Shares in BP rose on Tuesday after the energy giant beat analysts' earnings forecasts for the first quarter of 2017, largely spurred by oil prices recovering from one of their worst slumps in history.

The company reported underlying replacement cost profit, the measure which it uses to determine net income, of $1.5bn (£1.17bn), overshooting an average forecast of $1.26bn in a Reuters poll. That sent shares up around 2 per cent in early trading on the FTSE 100.

First quarter operating cash flow, not taking into account payments relating to the Gulf of Mexico oil spill, came in at $4.4bn, up from $3bn for the same period last year. Including those payments, operating cash flow hit $2.1bn, an improvement from $1.9bn last year.

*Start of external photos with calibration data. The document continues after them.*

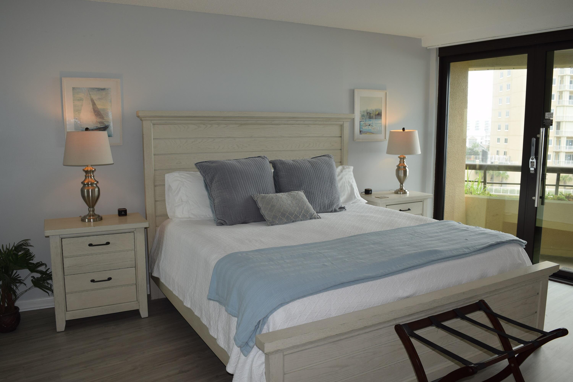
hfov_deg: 67.4
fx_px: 430
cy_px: 191
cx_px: 286
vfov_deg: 47.9
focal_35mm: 27
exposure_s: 1/125
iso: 200
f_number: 5.6
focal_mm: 18
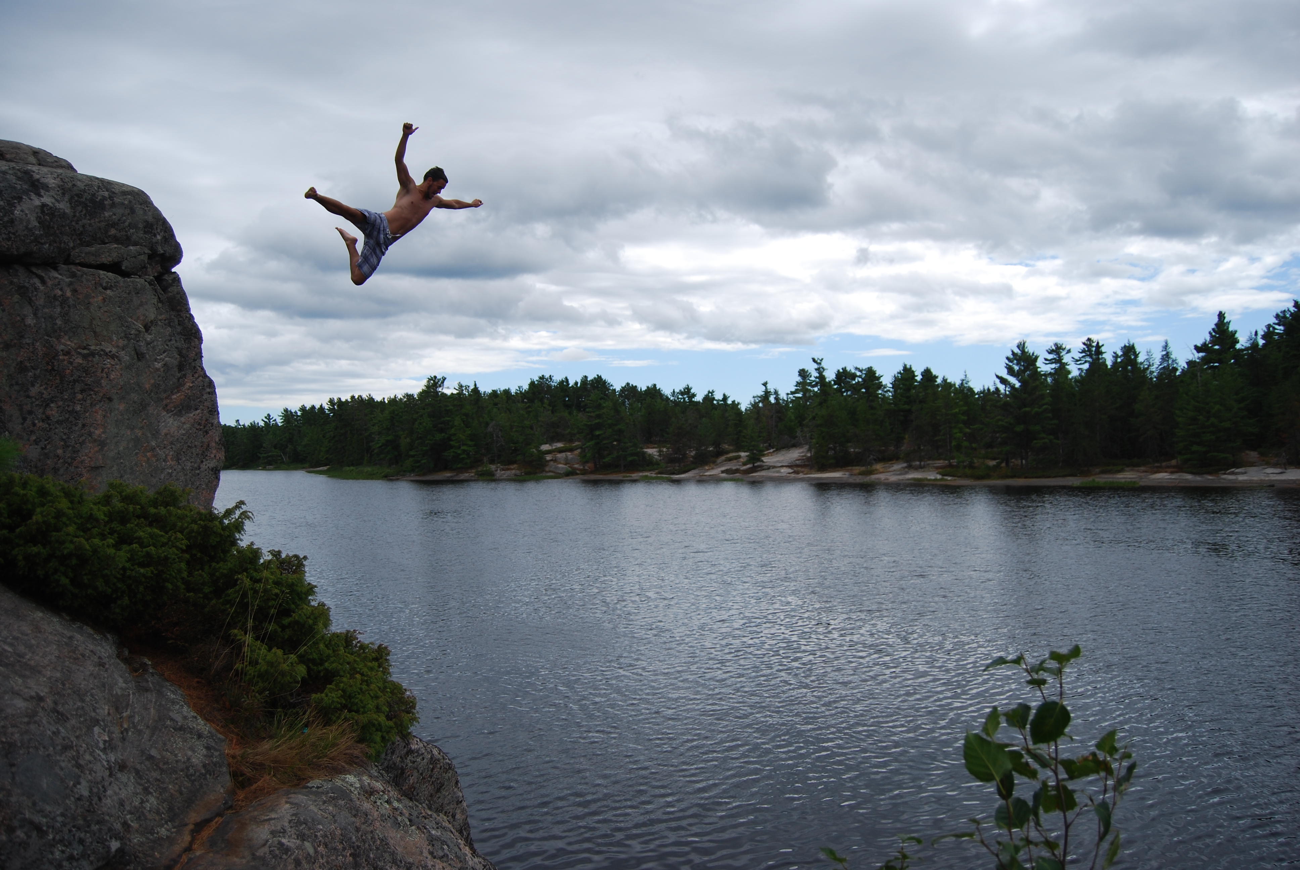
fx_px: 1030
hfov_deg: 64.5
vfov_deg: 45.8
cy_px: 435
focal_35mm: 28
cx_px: 650
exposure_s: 1/1000
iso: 100
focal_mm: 19
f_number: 4
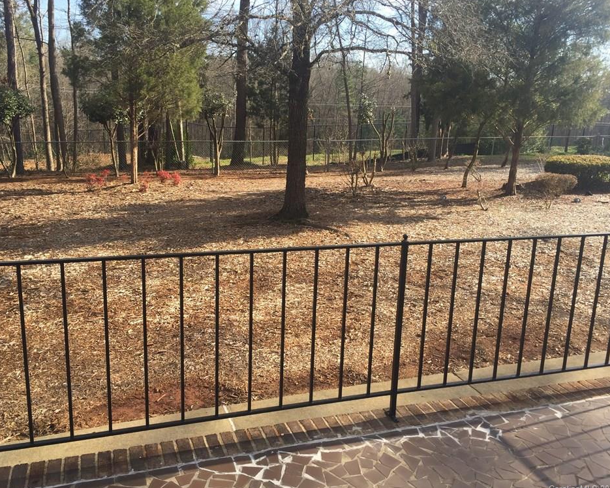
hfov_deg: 57.2
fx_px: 560
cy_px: 245
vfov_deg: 47.1
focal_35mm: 31
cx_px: 290
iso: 32
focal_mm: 4.15
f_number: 2.2
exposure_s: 1/719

"Our year has started well,” said chief executive Bob Dudley.

The price of oil has been a drag on BP’s earnings in recent years. In 2014, a global oil glut sent Brent crude tumbling from above $100 a barrel to around $50. It slipped further throughout 2015, hitting less than $40 a barrel in early 2016 – a 13-year low – but was around 35 per cent higher during the first quarter of this year than during the same period of 2016.

This time last year, BP reporting an 80 per cent drop in profits in the first quarter, having posted its biggest annual loss for 2015 ever, as a result of slumping oil prices and costs related to the settlement of a the Gulf of Mexico spill, which killed 11 workers and spilt millions of barrels of oil into the sea in April 2010.

On Tuesday, the company said that it was leaving its dividend unchanged at 10 cents per share.